Search code examples
regexgreposx-yosemite

string extraction and dupes filtering mac OS X


I have a bunch of files with sql log. I'm looking out to extract all occurrences of the following pattern

SQL log has sql that looks something like this

sel *
from DB.T1;
update DB.T1;
delete from  DB.T2;
collect stats on 
DB.T3 index (a,b,c);
sel count(*) from Db.T1;
sel count(*) from db . T2;
sel count(*) from db.t2;

I want to scan through the files starting with logs_ and extract all the unique tables followed by the string DB./db./Db./dB. As you can see there is white space after db in few instances

The output I'm expecting is a deduped list T1, T2, T3

I'm on Mac OS X.

This is what I was able to get. I could not get past this

grep -o -i 'tb.*\Z' *logs_* | uniq

This gives empty results. I was using \Z as I want till the end of the string (and not end of the line)
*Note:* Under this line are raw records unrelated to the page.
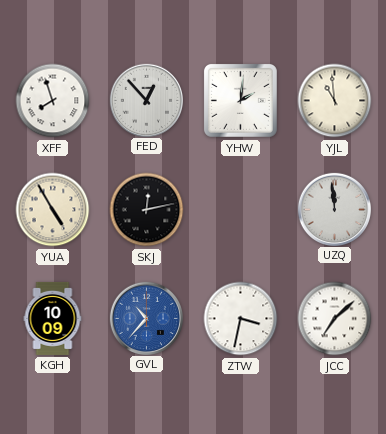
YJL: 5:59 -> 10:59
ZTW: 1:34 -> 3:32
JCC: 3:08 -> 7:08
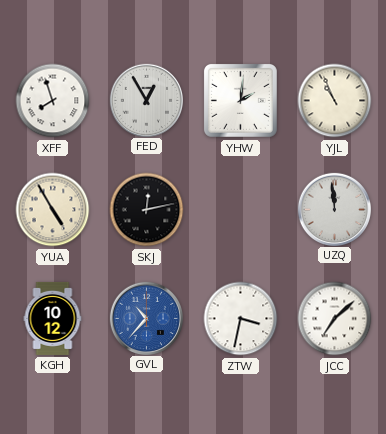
FED: 12:53 -> 12:55
YJL: 10:59 -> 10:56
KGH: 10:09 -> 10:12
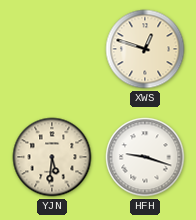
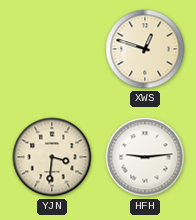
YJN: 5:31 -> 3:31
HFH: 9:18 -> 9:14
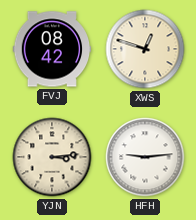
FVJ: none -> 08:42
YJN: 3:31 -> 3:14
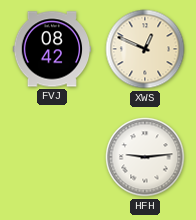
XWS: 12:48 -> 12:49
YJN: 3:14 -> none
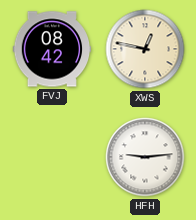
XWS: 12:49 -> 12:47
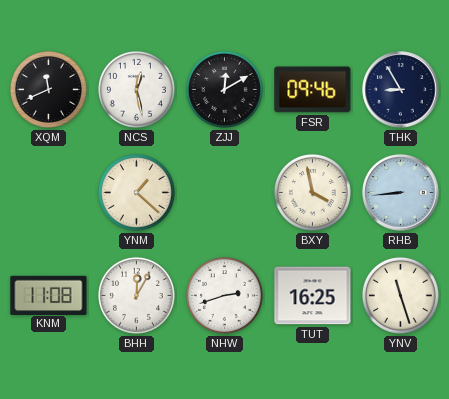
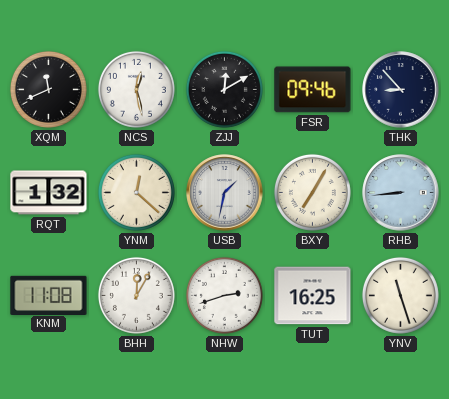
THK: 8:55 -> 8:53
RQT: none -> 1:32
YNM: 1:22 -> 12:22
USB: none -> 1:32
BXY: 3:58 -> 7:05
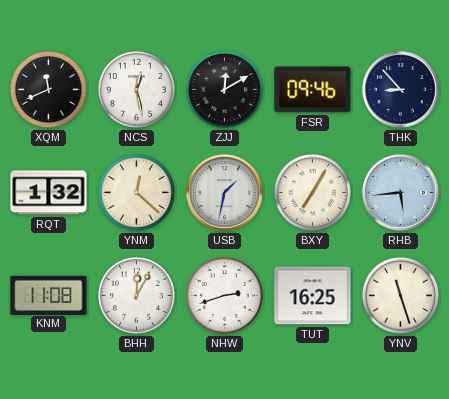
RHB: 8:44 -> 5:44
Need help to build the right command.


Solution

  • Something like:

    grep -E -o -i 'DB ?\. ?[A-Z0-9$_]+' | cut -d . -f 2 | tr -d ' ' | sort -u
    

    \Z is not supported by grep, as far as I can tell. And in languages that do support it, it really means until the end of the string, not the end of some "word" in the string. So you need to explicitly match the table name in your grep.

    I use -E to use grep's extended regular expressions, which makes + and ? recognized as regex metacharacters. This isn't absolutely necessary; you could leave off the -E and use \+ and \? instead.
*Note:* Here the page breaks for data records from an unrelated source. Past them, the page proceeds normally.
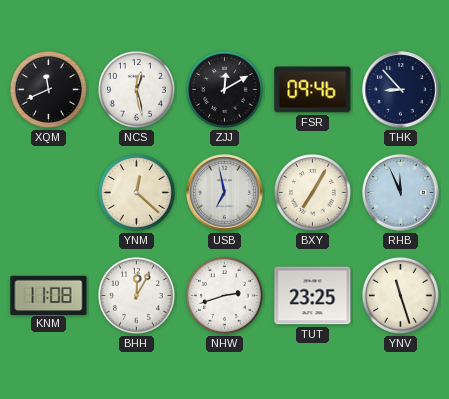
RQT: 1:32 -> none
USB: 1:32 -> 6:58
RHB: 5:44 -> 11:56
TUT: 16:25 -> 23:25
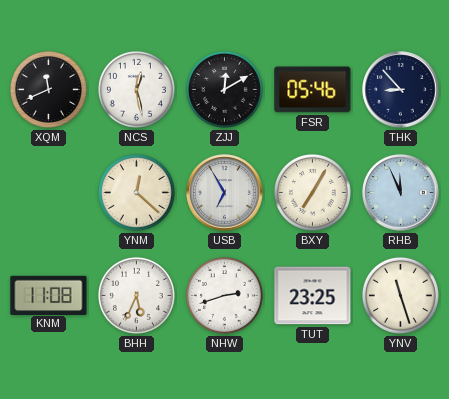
FSR: 09:46 -> 05:46
USB: 6:58 -> 6:55
BHH: 12:05 -> 5:34
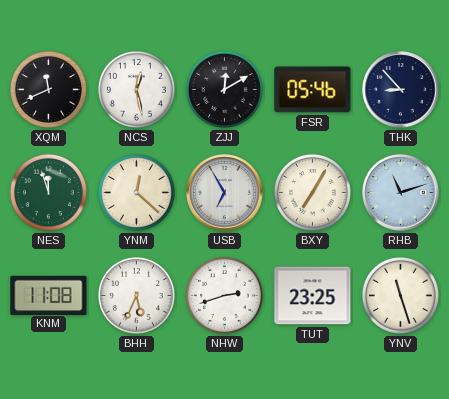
NES: none -> 11:57
RHB: 11:56 -> 11:12
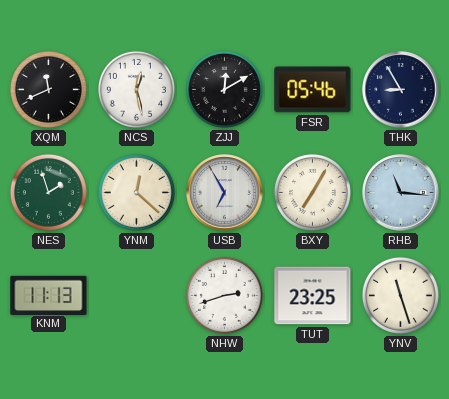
THK: 8:53 -> 8:55
NES: 11:57 -> 1:57
RHB: 11:12 -> 11:16
KNM: 11:08 -> 11:13
BHH: 5:34 -> none
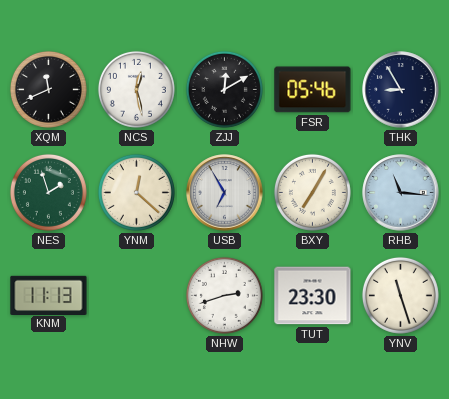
TUT: 23:25 -> 23:30
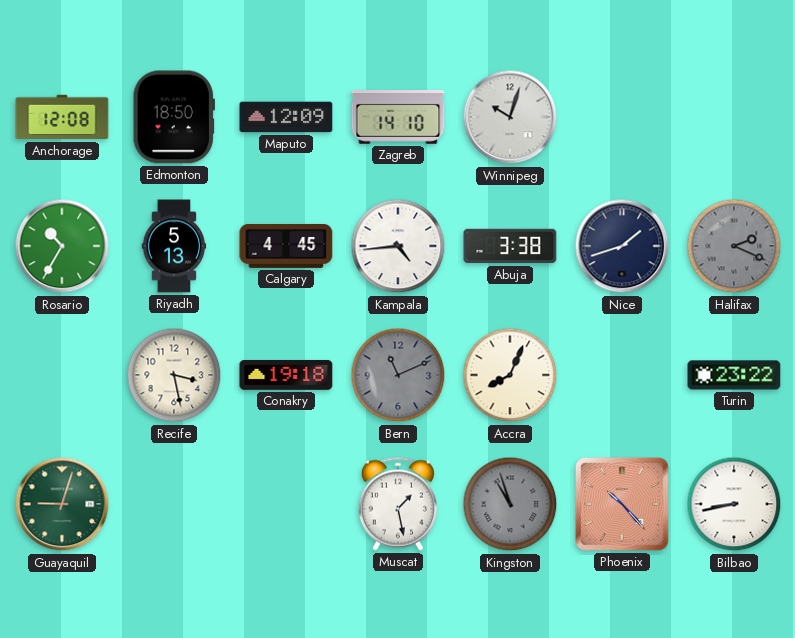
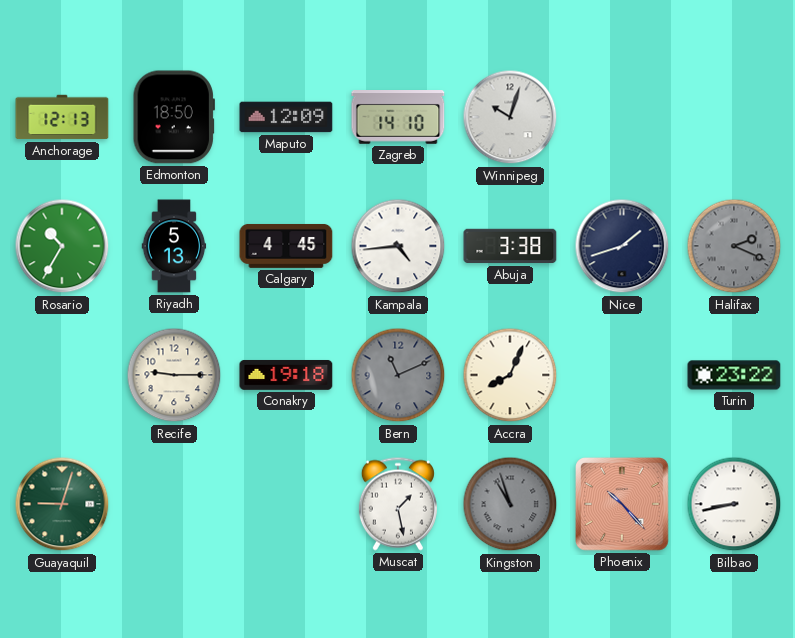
Anchorage: 12:08 -> 12:13
Recife: 3:28 -> 9:15
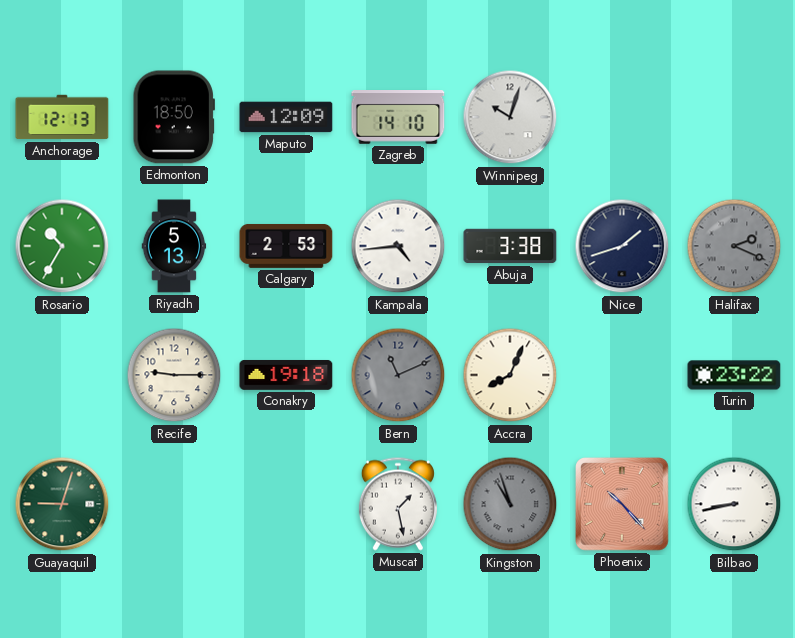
Calgary: 4:45 -> 2:53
    The regular expression DB ?\. ?[A-Z0-9$_]+ (or DB \?\. \?[A-Z0-9$_]\+ if you leave off the -E flag) matches:

    the literal characters "DB" (case insensitively, because of -i)
    an optional space
    a literal "."
    an optional space
    one or more of any ascii letters, digits, $ or _ (the characters that can appear in an unquoted mysql table name)
    

    cut removes the database name, tr removes spaces before the table name, and sort -u returns just the unique table names. (uniq by itself does not do this; it only removes lines that are duplicates of the previous line, so only would have done what you want if you sorted first.)